AIM OF THE TASK:
Pull out and copy every line in the items below that contains the word "description".

DATA ENTRIES:
#####

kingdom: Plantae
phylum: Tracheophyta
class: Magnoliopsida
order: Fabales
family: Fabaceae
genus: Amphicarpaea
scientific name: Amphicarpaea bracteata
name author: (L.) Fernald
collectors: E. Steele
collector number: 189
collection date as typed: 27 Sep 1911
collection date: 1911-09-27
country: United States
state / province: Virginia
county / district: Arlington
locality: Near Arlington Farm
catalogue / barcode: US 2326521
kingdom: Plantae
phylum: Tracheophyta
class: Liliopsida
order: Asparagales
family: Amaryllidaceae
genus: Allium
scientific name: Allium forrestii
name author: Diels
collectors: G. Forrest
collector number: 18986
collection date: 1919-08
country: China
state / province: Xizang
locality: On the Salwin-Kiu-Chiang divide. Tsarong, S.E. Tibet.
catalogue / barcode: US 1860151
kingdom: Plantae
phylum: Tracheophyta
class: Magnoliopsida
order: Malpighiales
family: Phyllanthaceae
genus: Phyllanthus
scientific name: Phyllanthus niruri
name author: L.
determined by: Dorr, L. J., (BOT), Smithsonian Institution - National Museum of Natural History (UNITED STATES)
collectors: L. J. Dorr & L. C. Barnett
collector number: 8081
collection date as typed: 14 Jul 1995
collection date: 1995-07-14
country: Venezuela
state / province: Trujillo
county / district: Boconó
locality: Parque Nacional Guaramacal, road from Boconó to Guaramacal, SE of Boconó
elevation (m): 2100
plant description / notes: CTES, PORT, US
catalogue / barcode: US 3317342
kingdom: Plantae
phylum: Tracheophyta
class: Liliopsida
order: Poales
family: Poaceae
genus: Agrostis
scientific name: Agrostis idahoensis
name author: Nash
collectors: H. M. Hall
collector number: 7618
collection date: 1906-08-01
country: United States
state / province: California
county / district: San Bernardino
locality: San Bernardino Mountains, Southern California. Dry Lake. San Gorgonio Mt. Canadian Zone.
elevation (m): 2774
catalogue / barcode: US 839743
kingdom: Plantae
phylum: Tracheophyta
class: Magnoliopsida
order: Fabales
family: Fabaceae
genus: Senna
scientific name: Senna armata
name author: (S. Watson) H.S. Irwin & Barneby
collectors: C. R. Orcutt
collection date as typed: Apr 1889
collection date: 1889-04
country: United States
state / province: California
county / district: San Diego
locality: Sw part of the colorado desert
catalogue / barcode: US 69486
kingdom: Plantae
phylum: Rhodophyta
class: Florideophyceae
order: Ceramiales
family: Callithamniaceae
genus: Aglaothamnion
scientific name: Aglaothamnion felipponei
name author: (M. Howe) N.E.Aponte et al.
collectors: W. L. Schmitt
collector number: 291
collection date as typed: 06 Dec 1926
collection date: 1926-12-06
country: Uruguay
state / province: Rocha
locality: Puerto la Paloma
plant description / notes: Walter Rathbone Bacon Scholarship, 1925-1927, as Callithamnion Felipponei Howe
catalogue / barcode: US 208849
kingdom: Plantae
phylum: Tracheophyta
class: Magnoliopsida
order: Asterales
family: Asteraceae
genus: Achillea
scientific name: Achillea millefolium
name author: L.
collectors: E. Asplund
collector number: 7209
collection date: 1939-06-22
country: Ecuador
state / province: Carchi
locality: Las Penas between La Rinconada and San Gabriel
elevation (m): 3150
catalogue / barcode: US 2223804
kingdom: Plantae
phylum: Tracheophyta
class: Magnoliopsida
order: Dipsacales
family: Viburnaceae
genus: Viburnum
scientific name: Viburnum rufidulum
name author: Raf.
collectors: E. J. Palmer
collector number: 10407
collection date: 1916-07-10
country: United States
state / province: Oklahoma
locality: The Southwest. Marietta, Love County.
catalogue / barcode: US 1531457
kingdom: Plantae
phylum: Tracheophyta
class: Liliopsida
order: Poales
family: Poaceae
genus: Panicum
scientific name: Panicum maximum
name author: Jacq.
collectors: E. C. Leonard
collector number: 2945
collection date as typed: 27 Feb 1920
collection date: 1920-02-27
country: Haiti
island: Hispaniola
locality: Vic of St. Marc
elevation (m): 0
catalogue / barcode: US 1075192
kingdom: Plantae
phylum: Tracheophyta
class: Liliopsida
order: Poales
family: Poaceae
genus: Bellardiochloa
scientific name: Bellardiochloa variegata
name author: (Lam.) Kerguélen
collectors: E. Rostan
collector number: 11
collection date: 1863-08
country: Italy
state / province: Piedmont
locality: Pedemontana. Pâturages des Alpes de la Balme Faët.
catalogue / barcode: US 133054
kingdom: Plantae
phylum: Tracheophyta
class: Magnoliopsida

#####

REPLY TO THE EXERCISE:
plant description / notes: CTES, PORT, US
plant description / notes: Walter Rathbone Bacon Scholarship, 1925-1927, as Callithamnion Felipponei Howe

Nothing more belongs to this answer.